Debussy:
Préludes pour Piano—Book I; Estampes; Images pour orchestra—Rondes de printemps. Jean-Paul Gasparian, piano. Naïve. $16.99.
Paul
Paray: Seven Piano Pieces. Flavio
Varani, piano. MSR Classics. $14.95.
It is the distinctive sound that Debussy brought to piano music that is
one of the most distinguishing and distinguished elements of his oeuvre. And it is the distinctive sound
that Jean-Paul Gasparian and the engineers at Naïve develop for Gasparian’s new
CD of Debussy’s works that sets his performances apart from most other readings
of this mostly familiar music. There is generally a certain solidity to piano
music of the German school, certainly in the late 19th and early 20th
centuries, while the same time period brought a sense of delicacy, even
evanescence, to the French piano school – with, as always, exceptions in both
cases. Gasparian, in any case, fully embraces a kind of drifting, cloudlike sound
for the first book of Debussy’s Préludes.
His performances are most impressive when at their softest, as in the genuinely
cloudy-sounding Voiles and nearly
static feeling of Les son et les parfums
tournent dans l’air du soir. And Des
pas sur la neige is here so soft and drifting as almost not to be present
at all – a remarkable aural effect. The liveliness of La danse de Puck provides genuine contrast in this reading with
what has come before, and the concluding Minstrels
seems both epigraphic and epigrammatic. Next on the disc and written in 1903, seven
years before the first book of Préludes
appeared, Estampes seems more like a
sonic work in progress when, as here, it follows the later material instead of
preceding it. Here the Impressionism of the writing, more than its sheer aural
effect, is what Gasparian focuses on, so that Pagodes becomes genuinely evocative of an Oriental (or
pseudo-Oriental) scene, La Soirée dans
Grenade has its habanera rhythm elegantly presented but not
over-emphasized, and Jardins sous la
pluie has an exceptionally attractive perpetuum
mobile feeling even as Gasparian makes the folksong on which it is based
quite clear in its emergences. The CD ends with an intriguing encore in the
form of Rondes de printemps, based by
Debussy on the same folk tune as Jardins
sous la pluie. This piece is from Images
pour orchestre and is heard here in a world première recording of a
transcription by the pianist’s father, Gérard Gasparian. The transcription
itself is nicely done, faithful to the orchestral version but also containing
some genuine pianistic elements, and Jean-Paul Gasparian’s inclusion of it
stands as a tribute both to his father and to Debussy’s clever working and
reworking of similar material in different ways. The music on this disc may be well-known,
but Gasparian’s handling of it continually sheds new light on it.
The music itself will be new to most listeners when it comes to an MSR Classics CD featuring pianist Flavio Varani.
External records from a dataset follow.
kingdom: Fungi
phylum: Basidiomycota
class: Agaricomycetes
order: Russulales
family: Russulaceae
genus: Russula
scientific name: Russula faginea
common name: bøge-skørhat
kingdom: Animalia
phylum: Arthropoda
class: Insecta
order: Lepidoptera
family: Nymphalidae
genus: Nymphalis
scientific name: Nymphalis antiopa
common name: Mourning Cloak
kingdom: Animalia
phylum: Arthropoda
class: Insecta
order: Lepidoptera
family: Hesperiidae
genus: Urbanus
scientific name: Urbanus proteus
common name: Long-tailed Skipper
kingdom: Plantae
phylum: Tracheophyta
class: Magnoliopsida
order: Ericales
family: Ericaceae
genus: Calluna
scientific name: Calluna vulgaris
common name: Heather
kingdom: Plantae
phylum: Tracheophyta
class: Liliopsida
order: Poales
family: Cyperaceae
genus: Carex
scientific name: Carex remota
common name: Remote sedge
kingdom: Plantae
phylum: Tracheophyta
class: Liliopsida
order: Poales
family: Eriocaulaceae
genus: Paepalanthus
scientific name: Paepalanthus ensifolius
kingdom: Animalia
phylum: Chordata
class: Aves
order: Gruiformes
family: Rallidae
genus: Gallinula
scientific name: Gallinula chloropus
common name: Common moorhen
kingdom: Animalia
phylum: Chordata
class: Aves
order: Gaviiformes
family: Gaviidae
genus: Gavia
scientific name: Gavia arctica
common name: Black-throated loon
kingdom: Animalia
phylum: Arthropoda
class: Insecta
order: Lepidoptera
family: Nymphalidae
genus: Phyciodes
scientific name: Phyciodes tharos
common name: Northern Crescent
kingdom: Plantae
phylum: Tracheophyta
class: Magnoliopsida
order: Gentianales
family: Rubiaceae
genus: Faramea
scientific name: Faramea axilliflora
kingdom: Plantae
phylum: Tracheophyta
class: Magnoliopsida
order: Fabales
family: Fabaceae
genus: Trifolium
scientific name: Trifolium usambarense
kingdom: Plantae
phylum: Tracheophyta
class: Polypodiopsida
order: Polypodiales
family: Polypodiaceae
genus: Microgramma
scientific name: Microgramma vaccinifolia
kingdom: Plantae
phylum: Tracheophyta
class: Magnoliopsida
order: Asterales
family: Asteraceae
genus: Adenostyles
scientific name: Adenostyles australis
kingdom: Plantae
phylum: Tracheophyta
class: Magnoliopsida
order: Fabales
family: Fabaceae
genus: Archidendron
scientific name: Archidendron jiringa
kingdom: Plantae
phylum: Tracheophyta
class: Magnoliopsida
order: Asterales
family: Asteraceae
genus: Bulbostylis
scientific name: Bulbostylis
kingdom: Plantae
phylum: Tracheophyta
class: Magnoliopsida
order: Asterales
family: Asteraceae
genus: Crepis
The disc includes seven works by Paul Marie-Adolphe Charles Paray, the long-lived conductor (1886-1979) who as Paul Paray was well-known for his sensitively presented concerts and recordings dating mostly to the 1950s and 1960s. These Paray compositions date to the exact same time period as the Debussy works played by Gasparian: Paray wrote all the pieces between 1903 and 1914. One of them, Sur la mer (1910), is every bit as Impressionistic as other French music of the same time period, Debussy’s included. The other pieces have considerable stylistic variety. Thème et variations (1913) uses a rather foursquare theme in numerous well-crafted ways that show Paray as a miniaturist of some distinction: the theme and six of the variations last less than two minutes each, and the final two variations just two-and-a-half apiece. The longest work on the disc is also a collection of miniatures: D’une âme (1914) starts with a proclamatory movement and soon moves through well-thought-out pieces reflecting a series of differing moods, among them Naïve, Rêveuse, Malicieuse, Fantasque, and Inquiète et Passionnée. After this, Varani offers Paray’s Impromptu (1910), which harks back to Chopin but with 20th-century harmonies. Then, with the three-movement Impressions (1912), it is again mood-setting time, especially so in the opening Nostalgie, whose title in many ways sums up all the Paray piano pieces heard on this disc. Also here is Tarentelle (1903), in which the typical rhythm of the tarantella is repeatedly interrupted by chordal intrusions, after which it breaks free again and again. Finally, Valse en fa dièse mineur (1906) offers a somewhat halting, almost limping version of three-quarter time with slight music-hall overtones. These Paray piano pieces are not in and of themselves especially innovative or distinctive, but this (+++) disc, which is very well played and which neatly showcases Paray’s varied pianistic interests, will be a treat for listeners who have heard plenty of better-known French piano pieces of the early 20th century – including those by Debussy – and would like to stretch their ears a bit by exploring some works that are much less often performed.